-- START Excerpt --
Since employees would know they are being watched, they are very unlikely to use obvious words. Therefore, compliance directors should prepare a list of words or phrases based on their discussions with business line managers and their other industry peers that they believe could be used by employees to game the email monitoring system.

For instance, checking e-mails for phrases such as “Let’s take this offline or let’s use my personal email’ are red flags that the employee could be engaged in an illegal activity.[5]

What can you do to stay compliant with the FINRA mandates?

In case an employee is found guilty of severe infractions, particularly involving theft of information, it must be reported to FINRA.

The first step to the right compliance program is to use the right technology to ensure comprehensive and customizable reporting. There are some effective regulatory compliance programs in the market that offer Anti-Money Laundering (AML) screening software solutions and email archiving products to securely archive your business emails.  

While choosing a service provider caution must be exercised to ensure the vendor has supervisory capabilities to automatically flag emails containing words or phrases that are likely to warrant a review. It is also important to note that regardless of the provider selected, it is the broker-dealers alone who are responsible for implementing an annual review of e-mails and storing the results. The review can be conducted either internally or through a third-party expert.
-- END Excerpt --
-- START Dataset excerpt --
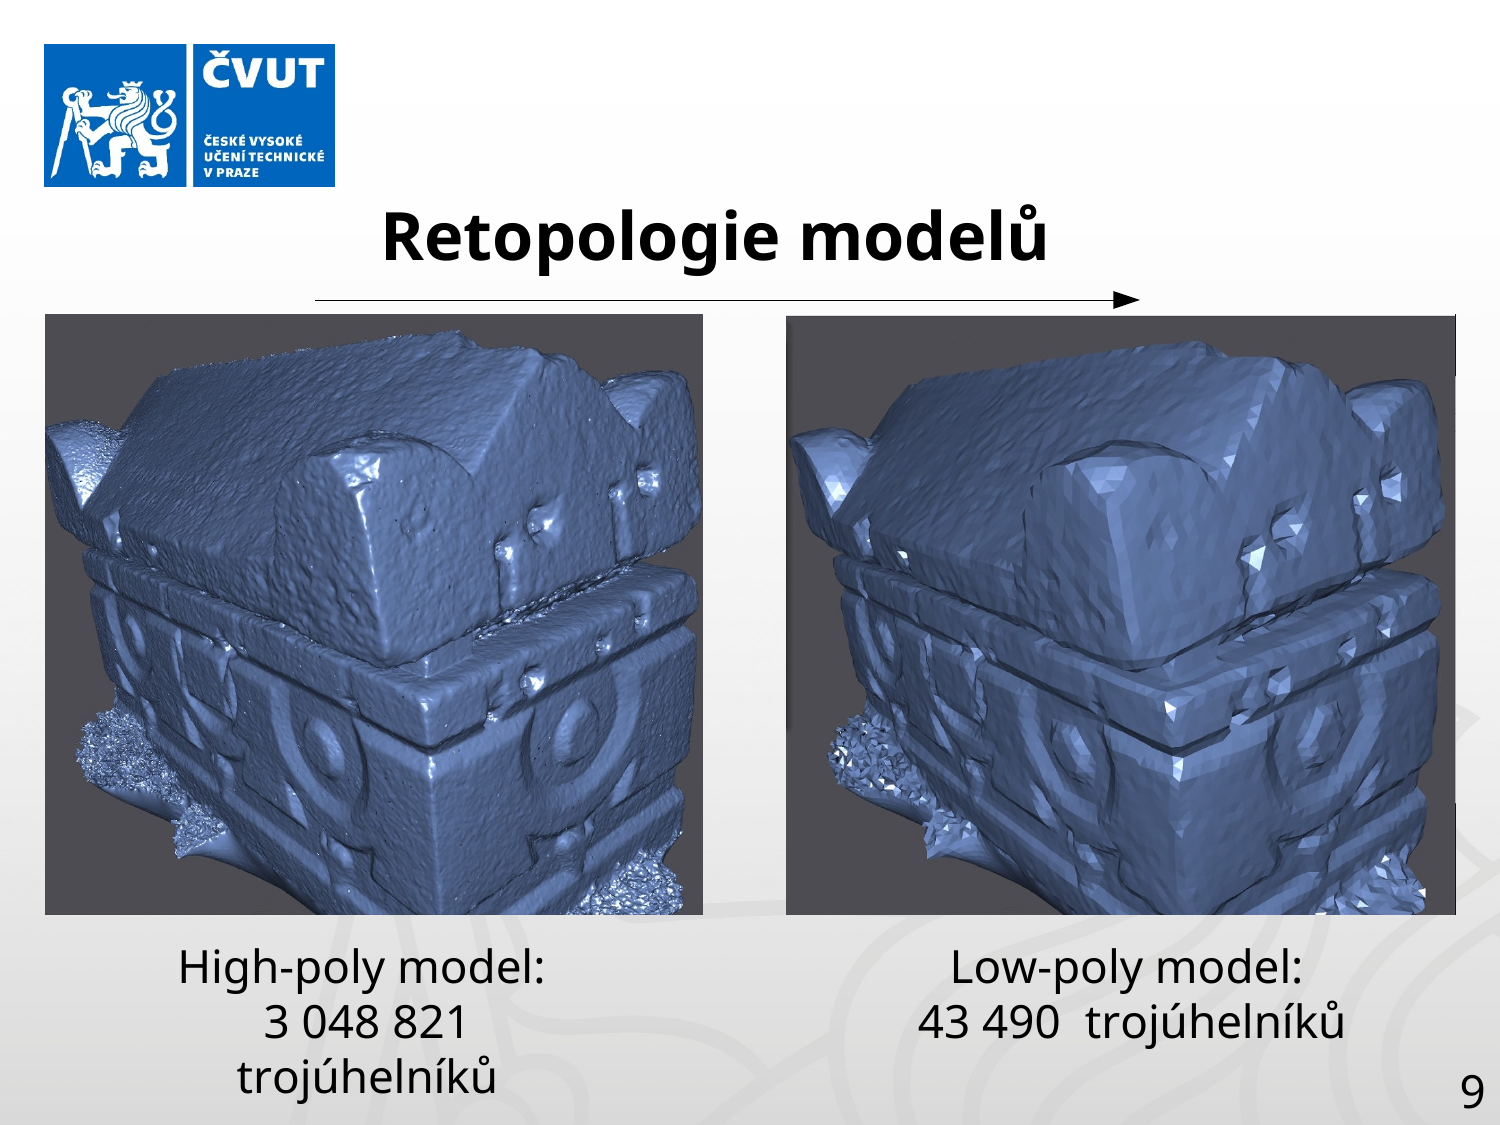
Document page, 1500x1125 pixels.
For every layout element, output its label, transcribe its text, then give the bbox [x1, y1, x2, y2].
-- END Dataset excerpt --
From the excerpt on FINRA email monitoring, reproduce word for word the passage that begins at the words "For instance, checking" and stops after "reported to FINRA.".

For instance, checking e-mails for phrases such as “Let’s take this offline or let’s use my personal email’ are red flags that the employee could be engaged in an illegal activity.[5]

What can you do to stay compliant with the FINRA mandates?

In case an employee is found guilty of severe infractions, particularly involving theft of information, it must be reported to FINRA.